Recently phototherapy has gained its popularity against arsenic toxicity. Flavonoids are using as therapeutics for their pharmacological function due to presence of phenolic group. Neurotransmitter level disruption caused by arsenic toxicity can be reversed by taurine [42] treatment and curcumin [43]. Taurine is a sulfonic acid derivative of cysteine which defends against mitochondrial superoxide generation and protects from damage [44]. Chelators are mostly used for escaping from chronic arsenic-related toxicity. Among them thiol chelators are also present. Arsenic forms insoluble complexes with thiol chelators like monoisoamyl meso 2–3-dimercaptosuccnic acid (MiADMSA), a strong thiol chelator. This thiol chelator reduces the deficient antioxidant environment and helps to reduce oxidative damage [45]. Use of arsenic chelators like selenium and zinc can reverse the situation caused by arsenic consumption. Selenium (Se) has an antioxidant property as well as an anticarcinogenic property. Selenium treatment can reduce arsenic toxicity via the formation of conjugates with arsenic and excretes from the body [46]. That is why arsenic-exposed tissue gives a decrease concentration of selenium. Zinc (Zn) metal can attenuate the lacking generated by arsenic. When arsenic and zinc are present in drinking water in a proper ratio, it can give the protective effect. Research has revealed that zinc is capable of preventing the apoptosis in neuronal cells which is outcome of arsenic toxicity.

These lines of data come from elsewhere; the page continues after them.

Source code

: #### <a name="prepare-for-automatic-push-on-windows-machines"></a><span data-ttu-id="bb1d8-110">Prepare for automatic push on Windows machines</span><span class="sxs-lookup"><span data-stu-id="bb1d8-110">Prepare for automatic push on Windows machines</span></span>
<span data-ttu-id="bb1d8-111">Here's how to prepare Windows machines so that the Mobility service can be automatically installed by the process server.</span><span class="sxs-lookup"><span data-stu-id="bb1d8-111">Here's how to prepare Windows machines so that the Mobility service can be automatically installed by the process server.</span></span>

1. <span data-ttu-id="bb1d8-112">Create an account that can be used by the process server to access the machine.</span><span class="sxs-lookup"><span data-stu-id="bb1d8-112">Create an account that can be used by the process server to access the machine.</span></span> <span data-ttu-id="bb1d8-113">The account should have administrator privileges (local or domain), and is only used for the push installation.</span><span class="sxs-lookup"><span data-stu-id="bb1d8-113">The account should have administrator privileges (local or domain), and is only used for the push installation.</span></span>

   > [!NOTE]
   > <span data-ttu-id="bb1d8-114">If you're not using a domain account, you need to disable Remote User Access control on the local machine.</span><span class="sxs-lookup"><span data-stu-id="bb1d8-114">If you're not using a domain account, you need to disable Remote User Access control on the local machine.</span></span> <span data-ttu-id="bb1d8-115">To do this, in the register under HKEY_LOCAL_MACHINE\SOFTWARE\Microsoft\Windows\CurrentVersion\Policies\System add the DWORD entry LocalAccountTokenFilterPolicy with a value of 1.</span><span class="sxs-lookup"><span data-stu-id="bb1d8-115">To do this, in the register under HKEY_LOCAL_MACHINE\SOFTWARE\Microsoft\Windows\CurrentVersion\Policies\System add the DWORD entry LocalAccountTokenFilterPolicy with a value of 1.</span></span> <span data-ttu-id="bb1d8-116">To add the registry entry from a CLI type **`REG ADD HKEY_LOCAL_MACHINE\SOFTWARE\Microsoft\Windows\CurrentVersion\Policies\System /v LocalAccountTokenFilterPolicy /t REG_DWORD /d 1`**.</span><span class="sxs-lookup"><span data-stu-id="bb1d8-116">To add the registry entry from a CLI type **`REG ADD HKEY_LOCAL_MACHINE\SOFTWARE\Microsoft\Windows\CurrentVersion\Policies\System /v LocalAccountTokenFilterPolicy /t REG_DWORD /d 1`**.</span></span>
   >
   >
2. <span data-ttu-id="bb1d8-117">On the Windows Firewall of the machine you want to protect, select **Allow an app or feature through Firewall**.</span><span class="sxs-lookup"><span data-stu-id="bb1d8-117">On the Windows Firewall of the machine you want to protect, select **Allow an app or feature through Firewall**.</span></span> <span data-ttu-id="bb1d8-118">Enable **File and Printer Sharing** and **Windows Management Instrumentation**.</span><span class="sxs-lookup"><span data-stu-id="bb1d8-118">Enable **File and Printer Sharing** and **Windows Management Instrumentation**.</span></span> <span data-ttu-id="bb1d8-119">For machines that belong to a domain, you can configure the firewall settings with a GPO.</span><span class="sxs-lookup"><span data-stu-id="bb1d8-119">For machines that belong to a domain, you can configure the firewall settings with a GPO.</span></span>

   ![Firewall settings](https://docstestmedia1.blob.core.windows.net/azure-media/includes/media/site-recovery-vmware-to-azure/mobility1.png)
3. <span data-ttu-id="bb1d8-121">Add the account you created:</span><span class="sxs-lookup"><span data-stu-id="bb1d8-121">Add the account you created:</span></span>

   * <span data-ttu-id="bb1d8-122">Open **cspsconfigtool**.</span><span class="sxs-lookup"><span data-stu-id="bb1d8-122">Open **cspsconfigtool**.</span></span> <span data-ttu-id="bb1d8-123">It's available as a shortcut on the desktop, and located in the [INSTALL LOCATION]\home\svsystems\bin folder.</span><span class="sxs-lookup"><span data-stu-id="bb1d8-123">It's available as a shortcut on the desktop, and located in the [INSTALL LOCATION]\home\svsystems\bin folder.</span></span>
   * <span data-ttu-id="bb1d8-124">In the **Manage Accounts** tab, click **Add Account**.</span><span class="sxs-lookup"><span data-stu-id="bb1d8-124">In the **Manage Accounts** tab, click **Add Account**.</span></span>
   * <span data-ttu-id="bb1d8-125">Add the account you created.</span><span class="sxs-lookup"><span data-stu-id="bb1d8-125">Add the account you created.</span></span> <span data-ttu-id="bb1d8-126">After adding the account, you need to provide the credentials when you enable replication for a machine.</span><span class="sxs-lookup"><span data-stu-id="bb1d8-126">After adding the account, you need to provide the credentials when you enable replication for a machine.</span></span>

最近,针对砷中毒的光疗法越来越受欢迎。由于酚基团的存在,类黄酮因其药理功能而被用作治疗剂。砷中毒引起的神经递质水平破坏可以通过牛磺酸[ 42 ]治疗和姜黄素[ 43 ]来逆转。牛磺酸是半胱氨酸的磺酸衍生物,可防止线粒体超氧化物的产生并免受损伤[ 44 ]。螯合剂主要用于逃避慢性砷相关毒性。其中还存在硫醇螯合剂。砷与硫醇螯合剂形成不溶性络合物,例如单异戊基内消旋 2-3-二巯基琥珀酸 (MiADMSA)(一种强硫醇螯合剂)。这种硫醇螯合剂可以减少抗氧化环境的不足,有助于减少氧化损伤[ 45 ]。使用硒、锌等砷螯合剂可以扭转砷消耗造成的情况。硒 (Se) 具有抗氧化特性和抗癌特性。硒治疗可以通过与砷形成结合物并从体内排出来降低砷的毒性[ 46 ]。这就是为什么暴露于砷的组织中硒浓度降低的原因。锌(Zn)金属可以减弱砷所产生的缺乏。当砷和锌以适当的比例存在于饮用水中时,可以起到保护作用。研究表明,锌能够防止神经元细胞凋亡,这是砷中毒的结果。

Conclusions 结论

Arsenic may directly attack the central nervous system. Due to the alteration in blood-brain barrier (BBB), it takes entry and activates several toxicity generating pathways. Arsenic can disrupt cell-cell communication via neurotransmitter alteration. Sometimes arsenic induction in neurons may increase the level of inhibitory neurotransmitters and decrease the level of excitatory neurotransmitter. As a result, total integrated system of body is affected. Arsenic can induce cellular and organ toxicity in multiple ways that finally change the metabolic regulations and develop life-threatening diseases manifestations. The current review on the mechanistic layout will help in therapeutic interventions in arsenic-induced neurotoxicity.
砷可能直接攻击中枢神经系统。由于血脑屏障(BBB)的改变,它进入并激活多种毒性产生途径。砷可以通过改变神经递质来破坏细胞间的通讯。有时,神经元中的砷诱导可能会增加抑制性神经递质的水平并降低兴奋性神经递质的水平。结果,身体的整个综合系统受到影响。砷可以多种方式诱导细胞和器官毒性,最终改变代谢调节并发展出危及生命的疾病表现。目前对机制布局的综述将有助于砷引起的神经毒性的治疗干预。